As someone who’s openly and publicly living with HIV, I really give a lot of thought to the people who didn’t get to live because of the HIV epidemic in the 80s. I’m one of the lucky ones, born in this generation, [when] I have access to care. I owe a lot to them, and I try to live life in a way that they didn’t get to. Why should I live in shame and doubt? That allows me to live a life authentically and joyously, because there’s so many who didn’t get to. I feel like it’s on me to help others find that joy also.


David Braha

What does this site mean to you?

Stonewall and greater Christopher Street’s meaning have evolved over the years from when I was first coming out as a teenager; it was and always will be a hub for me to feel safe. Whether I’m feeling down, or in a really good mood, I know I can hop on over knowing there are options to explore parts of myself that I didn’t know existed.

How do you define Pride? 

It’s going to sound cliché, but it’s really all about building yourself a support system and community. Knowing that, even though we’ve come so far in larger cities like New York, we tend to sometimes forget that we’re in a bubble and have so far to go. Pride was a riot, and some people tend to forget that.

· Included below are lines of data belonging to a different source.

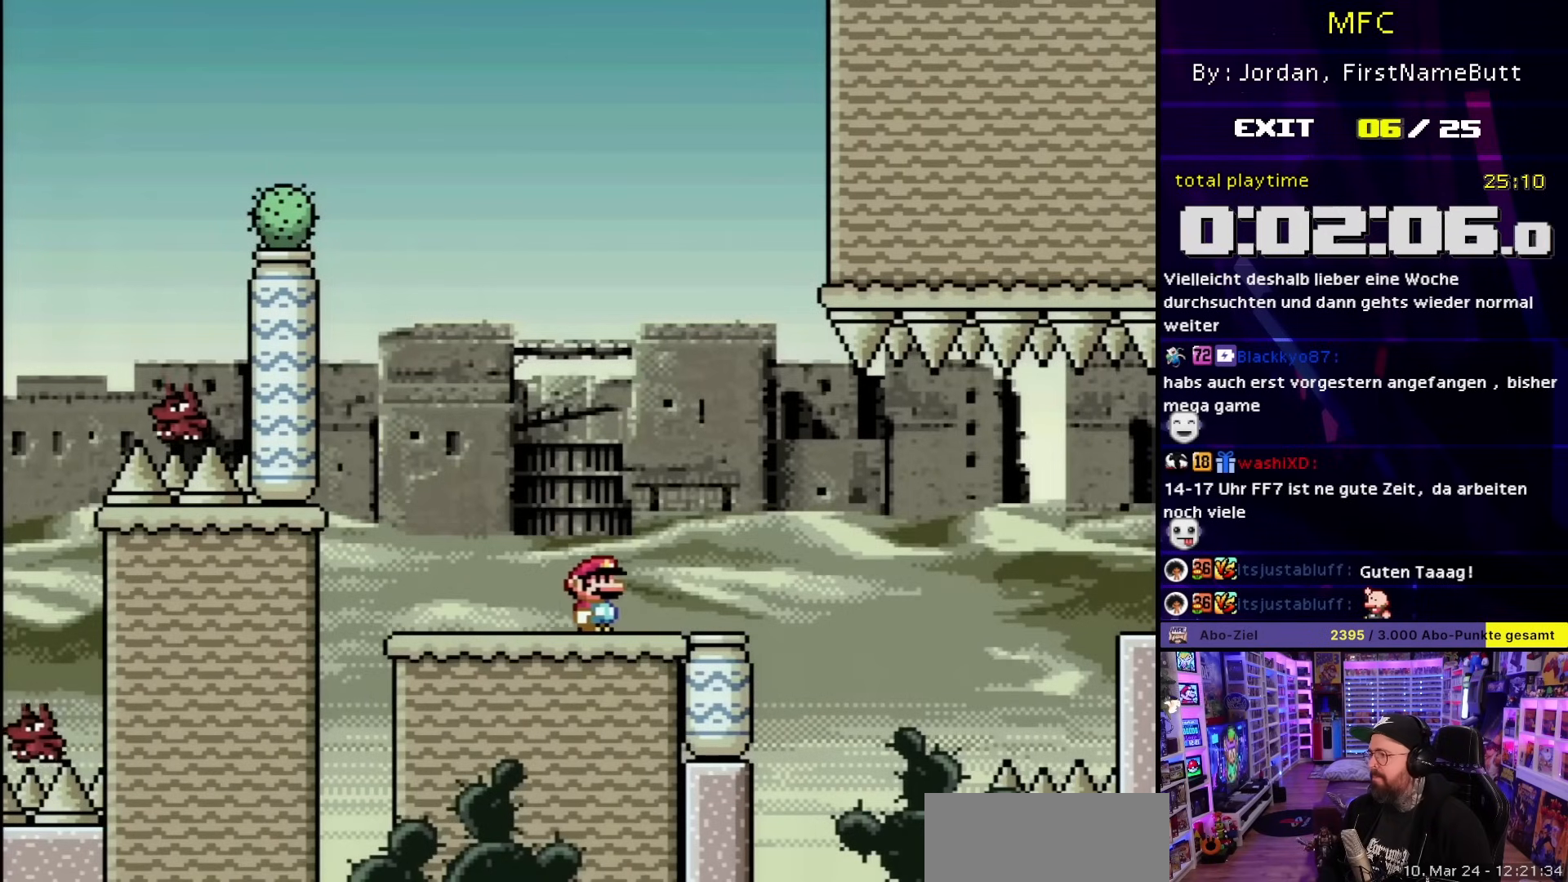
{"buttons": ["A", "X", "DPAD_RIGHT"], "events": [[217, "A", "down"], [267, "A", "up"], [383, "A", "down"]]}
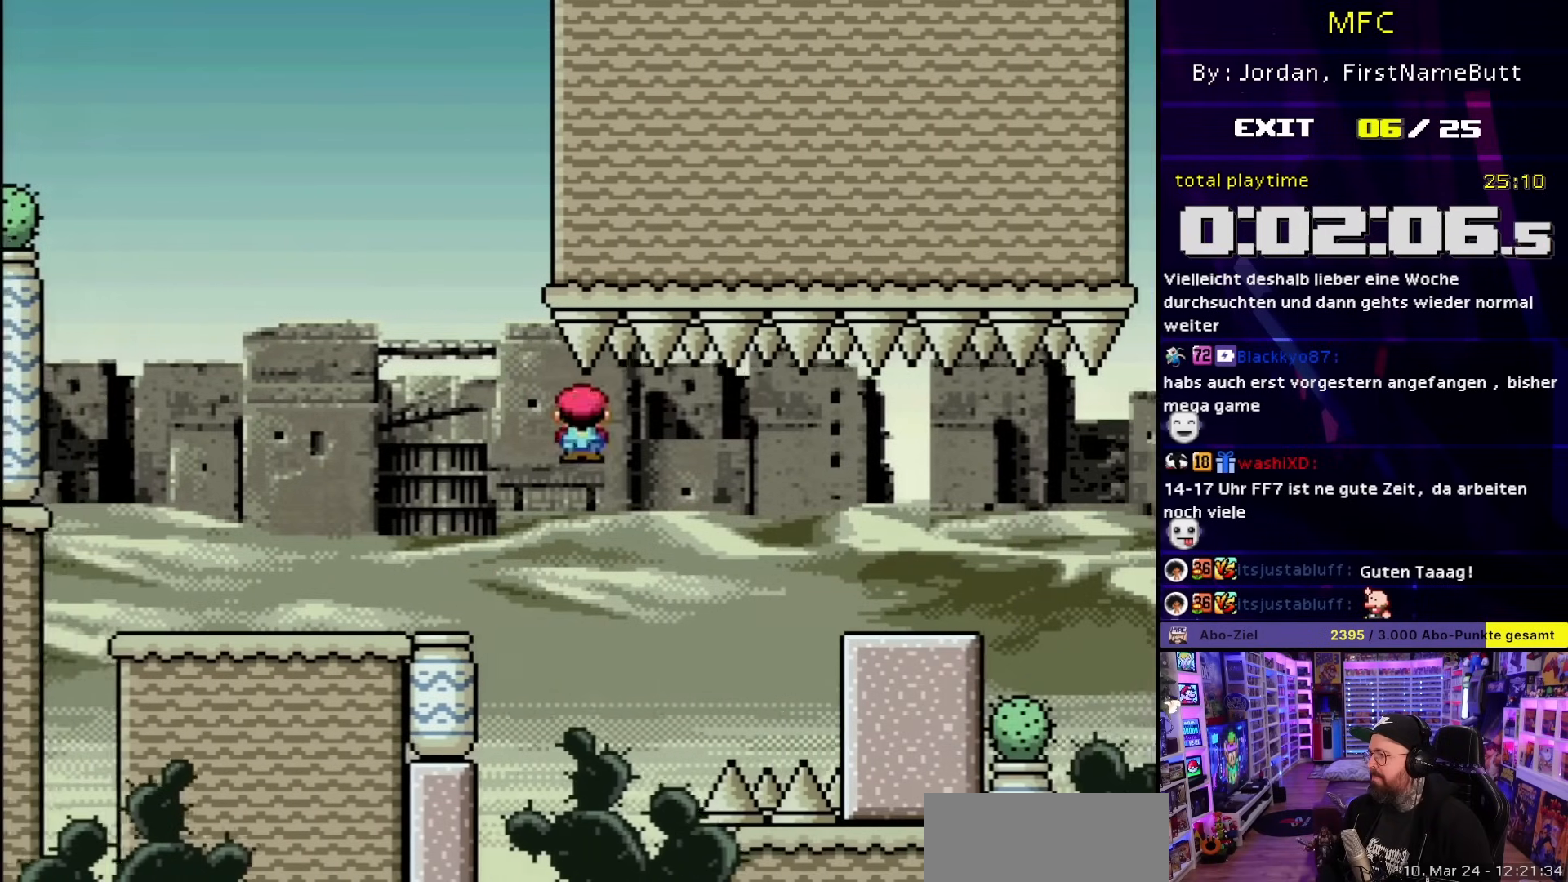
{"buttons": ["X", "DPAD_RIGHT"], "events": [[333, "A", "up"]]}
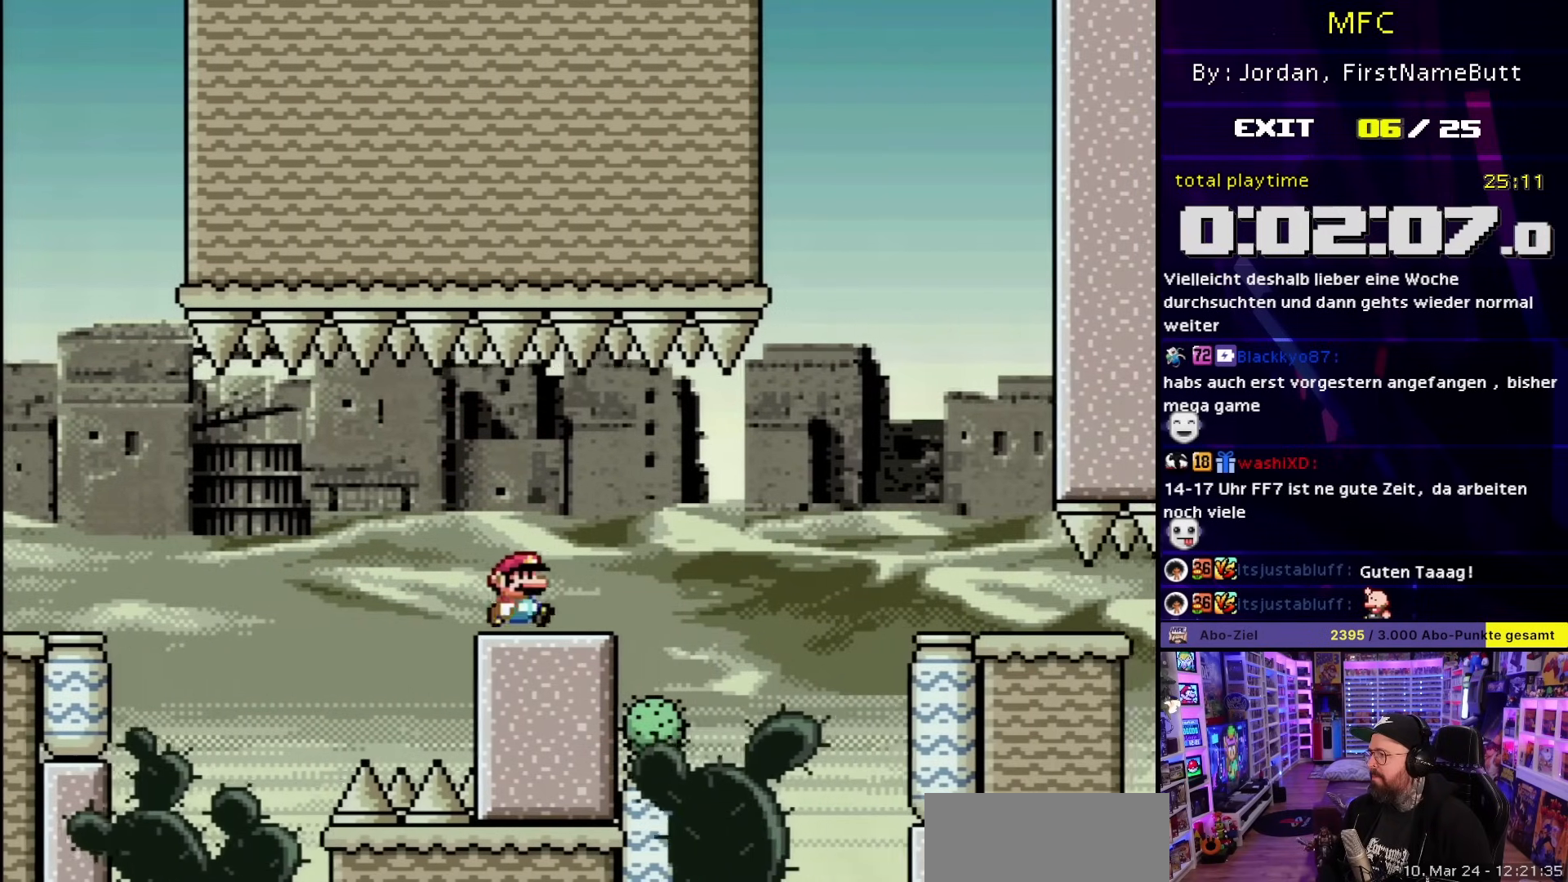
{"buttons": ["DPAD_UP", "DPAD_LEFT"], "events": [[33, "A", "down"], [83, "A", "up"], [83, "DPAD_LEFT", "down"], [83, "DPAD_RIGHT", "up"], [83, "DPAD_UP", "down"], [83, "X", "up"], [100, "DPAD_LEFT", "up"], [100, "DPAD_RIGHT", "down"], [100, "DPAD_UP", "up"], [100, "X", "down"], [200, "A", "down"], [500, "A", "up"], [500, "DPAD_LEFT", "down"], [500, "DPAD_RIGHT", "up"], [500, "DPAD_UP", "down"], [500, "X", "up"]]}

For me, Pride is giving back to the younger generation—whether that means having them crash on the couch for a night or introducing them to other people. There’s the famous quote: “If not now, when? If not me, then who?” You really do feel this responsibility to carry the torch, because no one else is going to do it if you just stand there idly and wait for something to happen. I cherish having that support system there when I need it most, so it’s really just all about passing it on.

Who has influenced and inspired your community-building?

What comes to mind are all the DJs in the city that work really hard and help to give a soundtrack to our lives. They are really the ones who help create community when it comes to bars and clubs not only having a revival in New York, but also really establishing a presence—and what it means to be free and just let your freak flag fly. Sometimes they might go unnoticed, but they have a really special place in my heart.


Why does the creation of the Visitor Center at Stonewall feel important to you?

As someone in the architecture field, Stonewall is not just about a building; it’s really about a spirit, memory, and community. Having a physical space to gather… It’s not just the physical place, but a memorial in our minds and in our hearts. The rebellion started with throwing a brick; so when we see the bricks of Stonewall… It’s really such a no-brainer to have this space in the future, with the city as it is—ever-evolving—to really keep this memory alive.

What message would you like to send to future generations of LGBTQ+ youth?

Make sure you have a tight support system and chosen family around you—somebody you can lean on. In New York, there’s an endless array of options for a community that fits your needs. 

No matter what, there’s always going to be a way that you can connect to one of them. And if it doesn’t fit, you’re able to hop, skip, and jump to something else that fits your needs. Creating that support system is crucial to the continuity of learning from the past. Eventually, before you know it, you’ll be that person to pass it on to someone else.